Because elements and chemical compounds absorb and emit light at characteristic wavelengths, analyzing the light that passes through the atmosphere of the planet as it transits the face of its star using a process called spectroscopy can reveal its composition.
For V1298 Tau b, this investigation uncovered something unusual about this exoplanet’s atmosphere. It is surprisingly low in “metals,” which is the term astronomers use for elements that are heavier than the universe’s two lightest elements, hydrogen and helium.

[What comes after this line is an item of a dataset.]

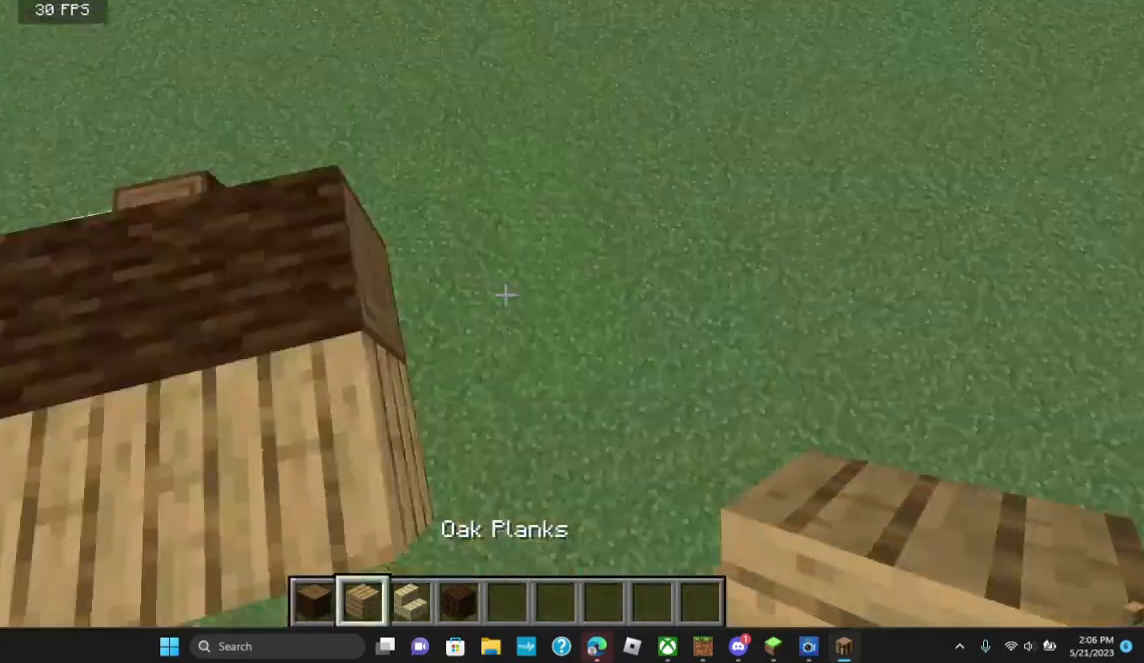
{"keys": [], "mouse": [], "events": []}
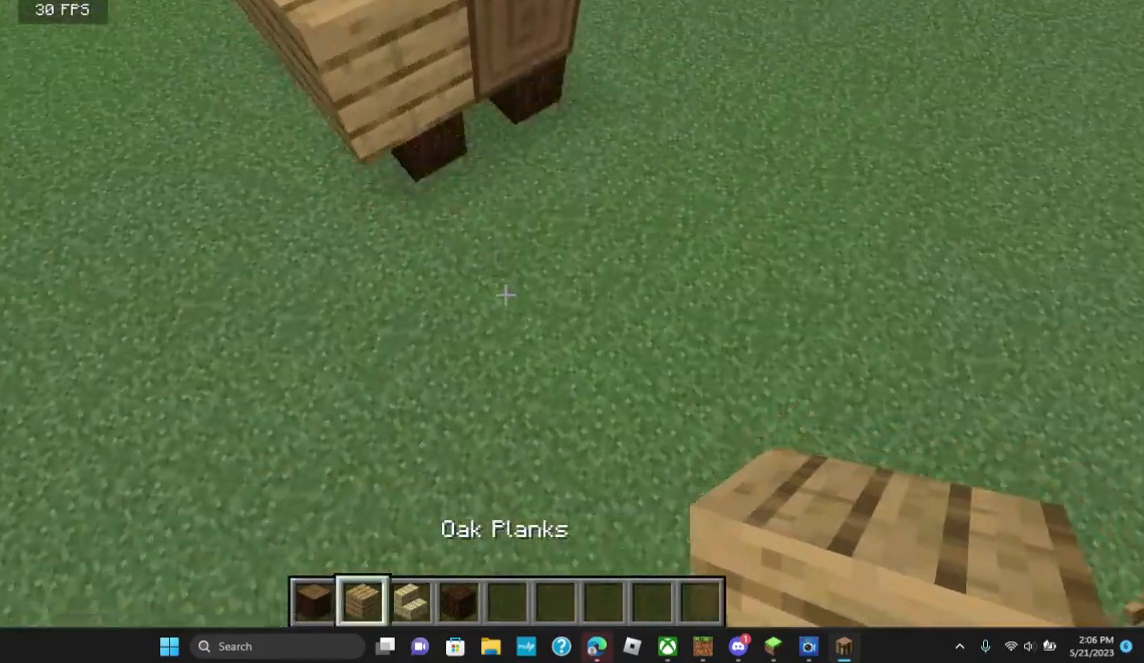
{"keys": [], "mouse": [], "events": []}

“We were surprised by the non-detection of methane. The temperature of this planet is ideal for the production of a large amount of methane,” Barat said. “However, its absence points towards chemical processes in its atmosphere, such as strong vertical mixing, which can remove the methane from the observable atmosphere.
The University of Amsterdam scientist went on to explain that methane can only be removed if a planet’s interior is very hot. The missing methane in the atmosphere of V1298 Tau b led them to hypothesize that the temperatures in the planet’s atmosphere are 80 degrees Fahrenheit (27 degrees Celcius) or greater. By comparison, the average temperature of Jupiter’s atmosphere is minus 166 degrees Fahrenheit (minus 110 degrees Celcius).
Barat said that the current observations only observed water vapor in the atmosphere of V1298 Tau b. This means in the future, they intend to measure the abundance of other molecules, such as carbon dioxide, carbon monoxide, and sulfur dioxide, to complete an inventory of chemicals present in the atmosphere of this exoplanet.
“It is important to precisely constrain these abundances as it ties directly to the location of formation for this planet,” Barat added. “It is also important to investigate the impact of the host star on the planet’s atmospheric chemistry.”
Barat and colleagues have obtained observations of V1298 Tau b with the James Webb Space Telescope (JWST), which they are currently analyzing.
“The JWST is sensitive to a wide array of molecules such as water, methane, carbon dioxide, carbon monoxide, and sulfur dioxide. Thus, we will soon be able to address these questions,” Barat concluded.
The team’s research was published on May 9 in the journal Nature Astronomy.